I. PCR Protocol (These steps are done for you, they are included here only to show you how your sample has been processed)

1. Enrich environmental & patient samples in broth media. 2. Streak broth for isolation of likely Gram negative bacterial pathogen on EMB and MacConkey agar. 3. Transfer a large colony of organisms from each sample to 1.5ml eppendorf tube containing 250µl sterile water. 4. Vortex the samples until the colony is broken up and all the cells have been resuspended. 5. Boil the tubes 10 minutes to lyse the bacterial cells. 6. Place the tubes at room temperature to cool. 7. Add a 5µl aliquot of each sample (four total) to separate 500µl eppendorf tubes. 8. To each of these four tubes add 20µl “PCR Master Mix” (containing buffer, dNTPs, water, Taq polymerase and primers). 9. Load samples into the thermocycler and run at the following settings: 1. step 1: 95°C for 15 minute (initial denaturation) 2. step 2: 94°C for 1 minute (denaturing step) 3. step 3: 60°C for 1 minute (annealing step) 4. step 4: 72°C for 1 minute (elongation step) 5. step 5: repeat steps 2–4 for 32 cycles 6. step 6: 72°C for 10 minutes (final elongation step) 7. step 7: 4°C until machine is turned off (simulates cooling until further use)

II. Restriction Enzyme Digest

Class supplies Team supplies 37°C water bath 4 tubes containing 1 each of the samples: env 1, env 2, env 3, patient 4 eppendorf tubes 1 tube Digest Master Mix Pipet Pipet tips

1. Add 5µl of each of the four PCR products above to separate 500µl eppendorf tubes. 2. Add 15µl of “Digest Master Mix” (containing buffer, restriction enzymes and water) to each tube. 3. Incubate the tubes in a 37°C water bath for 1 hour. (Perform Agarose Gel Electrophoresis Set-up during this incubation.)
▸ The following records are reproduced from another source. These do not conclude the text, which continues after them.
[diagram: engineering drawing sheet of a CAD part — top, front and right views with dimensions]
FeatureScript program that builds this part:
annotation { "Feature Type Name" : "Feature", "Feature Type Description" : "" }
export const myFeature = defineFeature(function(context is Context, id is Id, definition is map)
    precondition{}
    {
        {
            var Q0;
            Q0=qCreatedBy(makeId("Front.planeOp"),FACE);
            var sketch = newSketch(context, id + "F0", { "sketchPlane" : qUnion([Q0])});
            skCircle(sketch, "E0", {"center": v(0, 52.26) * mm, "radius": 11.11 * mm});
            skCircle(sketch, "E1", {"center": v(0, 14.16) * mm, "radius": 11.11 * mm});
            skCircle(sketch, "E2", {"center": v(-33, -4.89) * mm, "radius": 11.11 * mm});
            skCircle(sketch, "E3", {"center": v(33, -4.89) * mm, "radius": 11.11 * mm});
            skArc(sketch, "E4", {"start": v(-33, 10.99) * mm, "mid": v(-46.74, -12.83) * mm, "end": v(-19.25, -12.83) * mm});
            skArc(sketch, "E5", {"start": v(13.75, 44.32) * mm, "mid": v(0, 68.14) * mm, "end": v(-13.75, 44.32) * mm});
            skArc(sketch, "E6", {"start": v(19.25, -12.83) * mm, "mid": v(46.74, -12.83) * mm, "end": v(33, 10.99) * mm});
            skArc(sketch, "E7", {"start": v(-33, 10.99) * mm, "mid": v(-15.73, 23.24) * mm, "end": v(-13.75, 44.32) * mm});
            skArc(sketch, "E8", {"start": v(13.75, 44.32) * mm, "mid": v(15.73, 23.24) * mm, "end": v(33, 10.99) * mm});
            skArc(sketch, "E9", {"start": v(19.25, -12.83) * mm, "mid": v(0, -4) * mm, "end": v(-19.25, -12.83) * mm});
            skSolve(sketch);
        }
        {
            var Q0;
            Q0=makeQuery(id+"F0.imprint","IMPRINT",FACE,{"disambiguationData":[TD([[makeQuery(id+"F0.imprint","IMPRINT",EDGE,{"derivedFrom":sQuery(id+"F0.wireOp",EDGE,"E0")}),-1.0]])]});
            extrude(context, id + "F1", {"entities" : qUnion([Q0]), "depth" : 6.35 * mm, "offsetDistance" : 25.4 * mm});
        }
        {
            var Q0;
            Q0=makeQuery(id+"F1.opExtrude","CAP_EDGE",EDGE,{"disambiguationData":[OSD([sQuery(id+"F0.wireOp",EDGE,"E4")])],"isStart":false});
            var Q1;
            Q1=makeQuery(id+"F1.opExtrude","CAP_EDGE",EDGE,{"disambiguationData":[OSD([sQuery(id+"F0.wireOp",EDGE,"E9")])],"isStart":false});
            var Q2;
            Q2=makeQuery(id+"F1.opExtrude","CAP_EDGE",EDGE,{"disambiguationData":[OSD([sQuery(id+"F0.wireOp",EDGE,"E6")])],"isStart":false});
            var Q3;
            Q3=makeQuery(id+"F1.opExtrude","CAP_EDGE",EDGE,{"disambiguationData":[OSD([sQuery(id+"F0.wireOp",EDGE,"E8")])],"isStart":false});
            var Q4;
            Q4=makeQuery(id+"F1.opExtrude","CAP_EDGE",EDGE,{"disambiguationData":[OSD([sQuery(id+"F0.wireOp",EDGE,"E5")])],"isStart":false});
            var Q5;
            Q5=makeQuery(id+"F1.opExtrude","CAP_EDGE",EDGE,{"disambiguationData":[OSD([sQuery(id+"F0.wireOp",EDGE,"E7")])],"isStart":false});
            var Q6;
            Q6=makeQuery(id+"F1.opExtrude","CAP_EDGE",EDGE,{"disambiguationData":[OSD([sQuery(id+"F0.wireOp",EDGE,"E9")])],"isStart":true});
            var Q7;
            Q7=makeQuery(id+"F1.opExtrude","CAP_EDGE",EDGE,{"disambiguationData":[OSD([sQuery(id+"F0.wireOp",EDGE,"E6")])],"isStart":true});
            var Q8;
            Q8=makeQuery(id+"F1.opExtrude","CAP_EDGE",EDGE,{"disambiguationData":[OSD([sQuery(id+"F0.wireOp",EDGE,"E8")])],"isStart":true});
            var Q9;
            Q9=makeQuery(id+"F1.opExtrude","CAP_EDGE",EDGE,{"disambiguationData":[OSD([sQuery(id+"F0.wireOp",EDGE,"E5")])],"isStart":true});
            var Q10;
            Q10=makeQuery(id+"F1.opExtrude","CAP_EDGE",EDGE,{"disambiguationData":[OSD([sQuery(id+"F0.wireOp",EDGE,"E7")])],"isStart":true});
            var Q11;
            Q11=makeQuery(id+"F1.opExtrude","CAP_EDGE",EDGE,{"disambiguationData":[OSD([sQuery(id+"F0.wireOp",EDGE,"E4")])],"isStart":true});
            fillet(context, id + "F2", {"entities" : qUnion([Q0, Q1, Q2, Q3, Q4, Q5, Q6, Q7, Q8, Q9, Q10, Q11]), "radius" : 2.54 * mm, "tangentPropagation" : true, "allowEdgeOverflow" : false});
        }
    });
III. Agarose Gel Electrophoresis

Supplies Microwave Weigh station Per group: Electrophoresis apparatus and gel tray Agar Weigh paper 250 ml flask with 50 ml sterile SB buffer 1 bottle SB buffer Pipets Pipet tips Restriction digests from above

Protocol

1. Assemble your electrophoresis apparatus & gel tray according to the directions given to you by your instructor. 2. Prepare a 1% agarose gel: 1. Add 0.5g agarose to 50ml SB buffer in a 250ml flask. 2. Microwave the solution until all of the agarose has melted (~45 sec). 3. Allow the gel to cool slightly (until the bottom of the glass flask is not too hot to touch). 4. Your instructor will add 4µl ethidium bromide to the gel. EtBr is carcinogenic- do not allow it to touch your skin. 5. Swirl the agarose solution gently to mix it and pour it into the gel tray & comb. 6. Allow the gel to cool until it solidifies. 3. Once the gel is cool transfer it to an electrophoresis chamber. 4. Fill the chamber with enough SB buffer to cover the gel. 5. Remove the comb. 6. Load the gel with your samples according to the directions given to you by your instructor. 1. Add 5µl loading buffer to each of your four samples, load the entire samples into separate wells of the gel. 2. Load 20µl of the molecular marker next to your samples.

7. Run the gel at 120-130V for 30-45 minutes (until the colored dye has migrated ¾ of the way through the gel). 8. Visualize gel & capture image photographically.

DATA AND OBSERVATIONS

1. Measure the distance traveled for each band for both the molecular marker and each of the four samples.

2. Graph the molecular weight (in basepairs) vs. the distance traveled for each of the bands in your molecular marker.

3. Calculate the size of each of the fragments of your four samples, based on the graph constructed above.

4. Determine which environmental sample is the likely source of the bacterial food poisoning.

References 1. Madigan, M., J. M. Martinko, P. V. Dunlap and D. P. Clark. Brock’s Biology of Microorganisms, 11th Edition. Benjamin Cummings. 2005 2. Tortora, G. J., B. R. Funke and C. L. Case. Microbiology An Introduction, 9th Edition. Addison-Wesley. 2006. 3. Sambrook, J., E.F. Fritsch and T. Maniatis. : A Laboratory Manual, 2nd Edition. Cold Spring Harbor Laboratory Press. 1989.